— BRIEF —
What lines in the following entries hold the word "hàng"? Copy each one.

-- DATASET RECORDS follows --

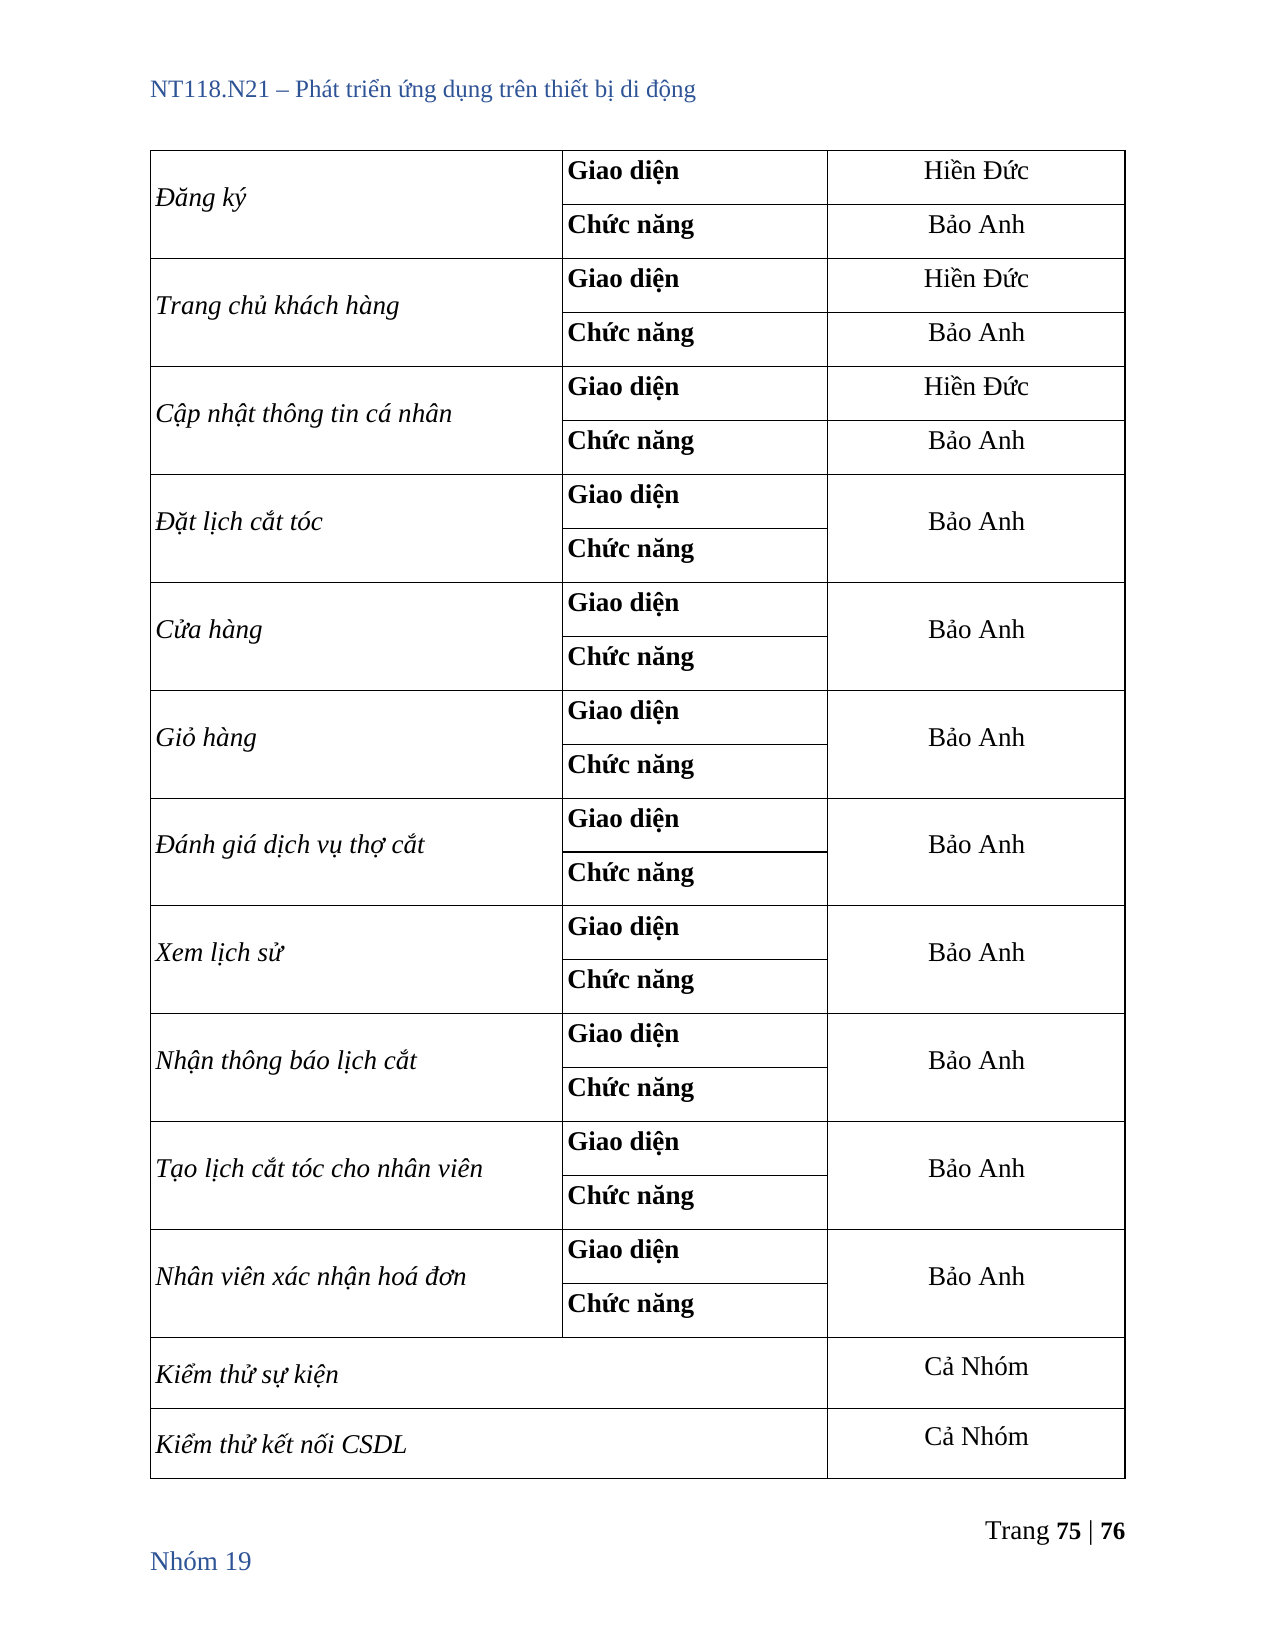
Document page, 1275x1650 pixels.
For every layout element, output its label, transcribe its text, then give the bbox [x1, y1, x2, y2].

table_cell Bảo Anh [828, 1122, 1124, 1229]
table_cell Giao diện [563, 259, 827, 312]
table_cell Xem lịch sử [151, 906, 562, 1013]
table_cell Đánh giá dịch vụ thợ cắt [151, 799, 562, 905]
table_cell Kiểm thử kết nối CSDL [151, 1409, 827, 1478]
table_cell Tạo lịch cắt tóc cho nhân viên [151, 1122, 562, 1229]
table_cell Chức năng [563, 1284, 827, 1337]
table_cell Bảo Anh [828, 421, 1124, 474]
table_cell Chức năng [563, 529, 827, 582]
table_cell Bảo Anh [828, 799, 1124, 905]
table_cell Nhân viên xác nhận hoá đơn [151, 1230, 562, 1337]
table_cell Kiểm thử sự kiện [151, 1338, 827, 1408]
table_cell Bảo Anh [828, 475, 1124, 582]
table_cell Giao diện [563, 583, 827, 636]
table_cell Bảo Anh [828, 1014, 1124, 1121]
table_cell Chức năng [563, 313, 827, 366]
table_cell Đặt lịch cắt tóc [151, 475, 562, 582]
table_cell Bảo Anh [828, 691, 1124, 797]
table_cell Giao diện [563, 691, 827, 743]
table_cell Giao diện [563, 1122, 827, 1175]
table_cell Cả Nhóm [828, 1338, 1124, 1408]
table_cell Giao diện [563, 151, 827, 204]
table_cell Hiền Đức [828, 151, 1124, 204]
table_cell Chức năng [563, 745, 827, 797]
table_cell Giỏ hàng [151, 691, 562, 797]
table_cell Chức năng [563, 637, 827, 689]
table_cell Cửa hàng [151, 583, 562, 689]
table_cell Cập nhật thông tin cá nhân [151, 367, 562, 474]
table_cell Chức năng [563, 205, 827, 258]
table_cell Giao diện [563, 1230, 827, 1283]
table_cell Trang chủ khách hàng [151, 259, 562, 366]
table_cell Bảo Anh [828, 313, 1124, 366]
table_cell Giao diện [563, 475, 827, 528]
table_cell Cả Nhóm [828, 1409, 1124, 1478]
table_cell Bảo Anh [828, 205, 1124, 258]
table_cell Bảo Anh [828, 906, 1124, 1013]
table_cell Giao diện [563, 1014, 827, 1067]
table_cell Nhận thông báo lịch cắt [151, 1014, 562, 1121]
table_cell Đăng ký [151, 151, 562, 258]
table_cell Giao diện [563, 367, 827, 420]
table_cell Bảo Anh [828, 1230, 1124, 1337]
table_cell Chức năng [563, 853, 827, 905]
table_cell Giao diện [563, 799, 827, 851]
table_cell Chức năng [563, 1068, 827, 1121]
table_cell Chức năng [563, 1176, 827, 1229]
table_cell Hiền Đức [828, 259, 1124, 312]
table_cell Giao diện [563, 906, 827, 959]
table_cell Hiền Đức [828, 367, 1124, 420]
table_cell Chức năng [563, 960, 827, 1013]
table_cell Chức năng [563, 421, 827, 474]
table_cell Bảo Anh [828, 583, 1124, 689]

-- DATASET RECORDS concluded --
-- DATASET RECORDS follows --

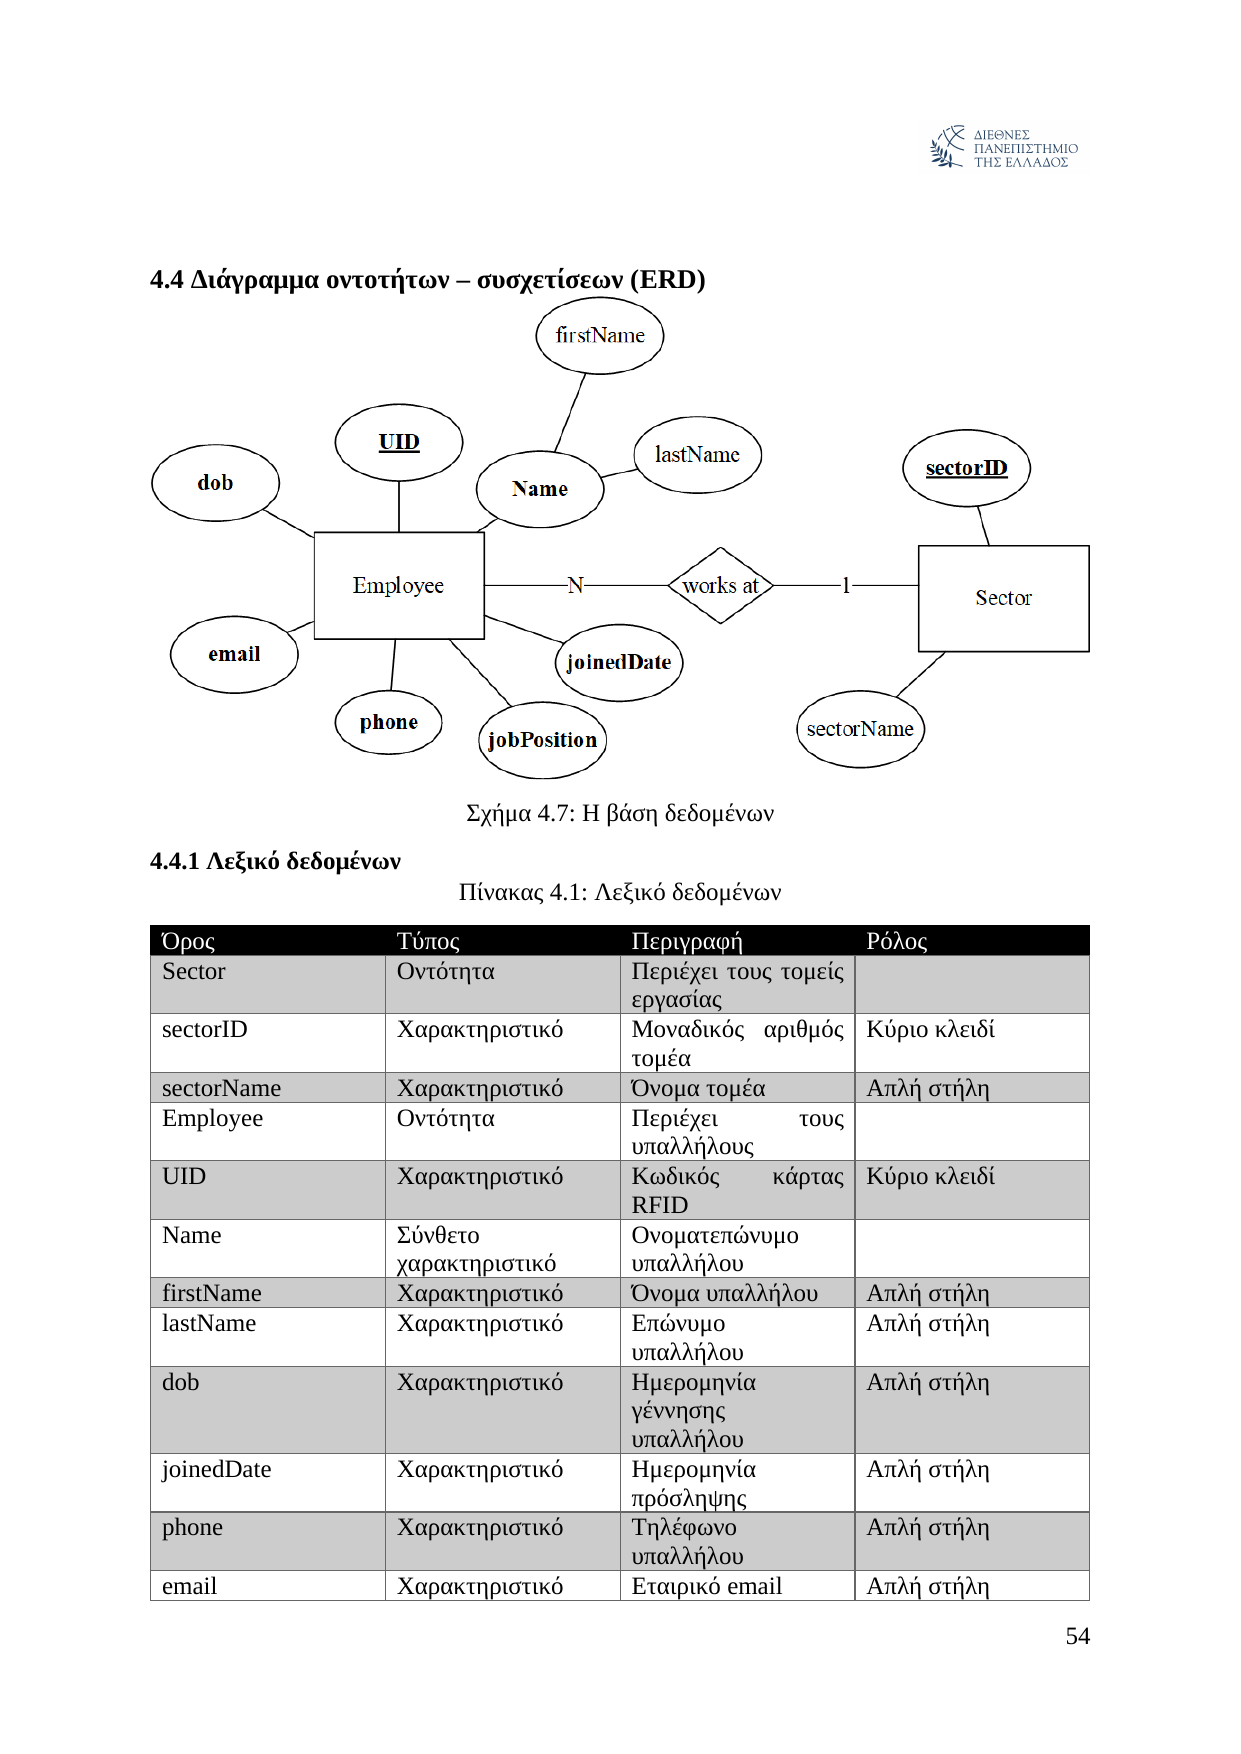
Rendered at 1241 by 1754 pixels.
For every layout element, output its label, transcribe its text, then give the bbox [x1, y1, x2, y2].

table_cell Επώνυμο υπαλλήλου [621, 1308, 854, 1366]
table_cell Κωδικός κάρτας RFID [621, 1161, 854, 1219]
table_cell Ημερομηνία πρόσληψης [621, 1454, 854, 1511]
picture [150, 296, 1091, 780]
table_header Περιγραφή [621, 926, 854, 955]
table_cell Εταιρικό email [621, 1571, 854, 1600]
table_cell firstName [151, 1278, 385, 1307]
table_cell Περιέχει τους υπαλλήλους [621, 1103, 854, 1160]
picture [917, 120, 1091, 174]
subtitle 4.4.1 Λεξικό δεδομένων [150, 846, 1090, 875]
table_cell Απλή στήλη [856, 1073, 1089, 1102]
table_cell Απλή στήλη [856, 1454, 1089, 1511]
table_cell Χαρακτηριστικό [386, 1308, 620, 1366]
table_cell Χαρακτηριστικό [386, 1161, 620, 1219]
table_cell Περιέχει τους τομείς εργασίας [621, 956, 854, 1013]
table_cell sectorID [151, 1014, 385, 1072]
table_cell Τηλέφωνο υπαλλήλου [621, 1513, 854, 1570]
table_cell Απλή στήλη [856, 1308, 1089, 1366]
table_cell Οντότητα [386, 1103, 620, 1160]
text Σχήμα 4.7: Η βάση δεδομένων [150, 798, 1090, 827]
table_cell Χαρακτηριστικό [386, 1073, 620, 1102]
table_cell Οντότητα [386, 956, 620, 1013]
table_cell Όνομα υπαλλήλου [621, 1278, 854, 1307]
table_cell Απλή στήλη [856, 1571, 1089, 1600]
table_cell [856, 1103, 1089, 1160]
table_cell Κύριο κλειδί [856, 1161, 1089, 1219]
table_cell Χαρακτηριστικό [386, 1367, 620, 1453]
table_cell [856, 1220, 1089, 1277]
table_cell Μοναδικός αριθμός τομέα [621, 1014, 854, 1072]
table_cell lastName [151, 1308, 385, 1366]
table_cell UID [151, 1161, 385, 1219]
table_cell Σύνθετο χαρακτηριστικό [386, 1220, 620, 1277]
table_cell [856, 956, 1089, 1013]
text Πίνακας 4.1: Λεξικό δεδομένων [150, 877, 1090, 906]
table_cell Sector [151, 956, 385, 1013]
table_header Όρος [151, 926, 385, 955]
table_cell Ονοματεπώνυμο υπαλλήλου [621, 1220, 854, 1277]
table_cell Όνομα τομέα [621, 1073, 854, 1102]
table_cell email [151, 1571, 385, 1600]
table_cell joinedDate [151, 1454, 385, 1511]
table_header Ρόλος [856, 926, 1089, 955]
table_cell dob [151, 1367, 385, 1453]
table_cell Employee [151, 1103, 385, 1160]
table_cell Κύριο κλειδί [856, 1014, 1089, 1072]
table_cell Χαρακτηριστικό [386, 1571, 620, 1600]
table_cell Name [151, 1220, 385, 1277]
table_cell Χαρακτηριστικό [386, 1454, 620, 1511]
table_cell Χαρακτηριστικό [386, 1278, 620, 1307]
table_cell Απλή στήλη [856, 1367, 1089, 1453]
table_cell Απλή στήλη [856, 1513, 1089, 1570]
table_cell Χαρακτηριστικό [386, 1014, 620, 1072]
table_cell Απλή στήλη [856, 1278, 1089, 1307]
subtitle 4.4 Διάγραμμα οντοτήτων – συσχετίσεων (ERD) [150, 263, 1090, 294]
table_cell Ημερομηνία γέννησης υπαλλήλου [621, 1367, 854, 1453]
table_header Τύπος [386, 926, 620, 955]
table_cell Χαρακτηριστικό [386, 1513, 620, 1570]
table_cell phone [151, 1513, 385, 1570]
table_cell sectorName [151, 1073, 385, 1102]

-- DATASET RECORDS concluded --

— WRITTEN ANSWER —
table_cell Giỏ hàng [151, 691, 562, 797]
table_cell Cửa hàng [151, 583, 562, 689]
table_cell Trang chủ khách hàng [151, 259, 562, 366]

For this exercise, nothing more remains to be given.